Comment by crimsongremlin on 23 April 2007:
Everything you mentioned is true but I feel the problem lies with the fact that people react instead of plan to prevent. All our laws and safety codes are developed because something happened as opposed to enacting something to prevent something tragic from happening in the first damn place. Also the laws and codes that are in existance are not even enforced when you have a registered, certified, guaranteed, proven idiot out there with the documentation to back it up. I whole heartedly agree that the system is f***ed. Now whether or not the problem lies with us individually or nationally, I wish I knew.
Comment by noigeloverlord on 26 April 2007:
People are taught to be offended to easily in this country!As soon as a Spree killing happens someone is saying the person was picked on called names thats what caused them to do it!

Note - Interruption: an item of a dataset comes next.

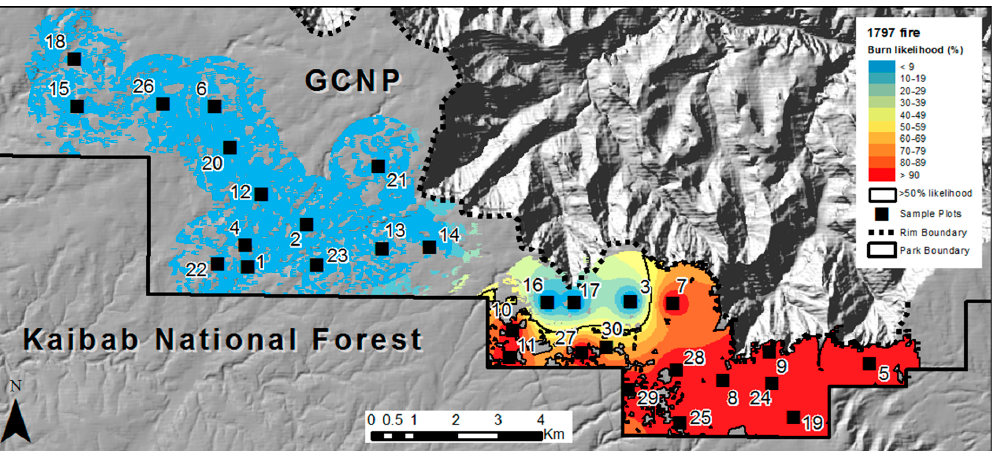
Figure 7. An example fire-year map for an 1829 fire on the south rim of Grand Canyon, Arizona. The reconstructed fire area was derived using inverse distance weighting based on plot records that showed where the fire did and did not burn. Reprinted from ([52] Figure S1) with permission from John Wiley and Sons.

People are being fired because they call someone a name!I can forgive Him for calling Me a name but I need time to Heal!WTF ever happened to Sticks and Stones!I belive Cho was impassioned by the whole nappy headed hoe thing.Don’t get Me wrong I think He was planning this for a while but I bet You any amont of money that He felt He was right and Rev. Al Sharpeton was telling Him He should go out and do it now!(in his head of course)
Comment by AjaxLou on 28 April 2007:
The New Fear is an apt name. Fact is always stranger than fiction. Reality has never been so frakkin’ twisted as it is now.
Comment by Dale L. Murphy on 29 April 2007:
I am one of the people of Brian’s generation. It’s sad to think that our generation had so much potential and we have become blind to the things going on around. Just like Brian said we are too busy with our own lifes to worry about others for the reasons named. The New Fear is here to stay it would seem.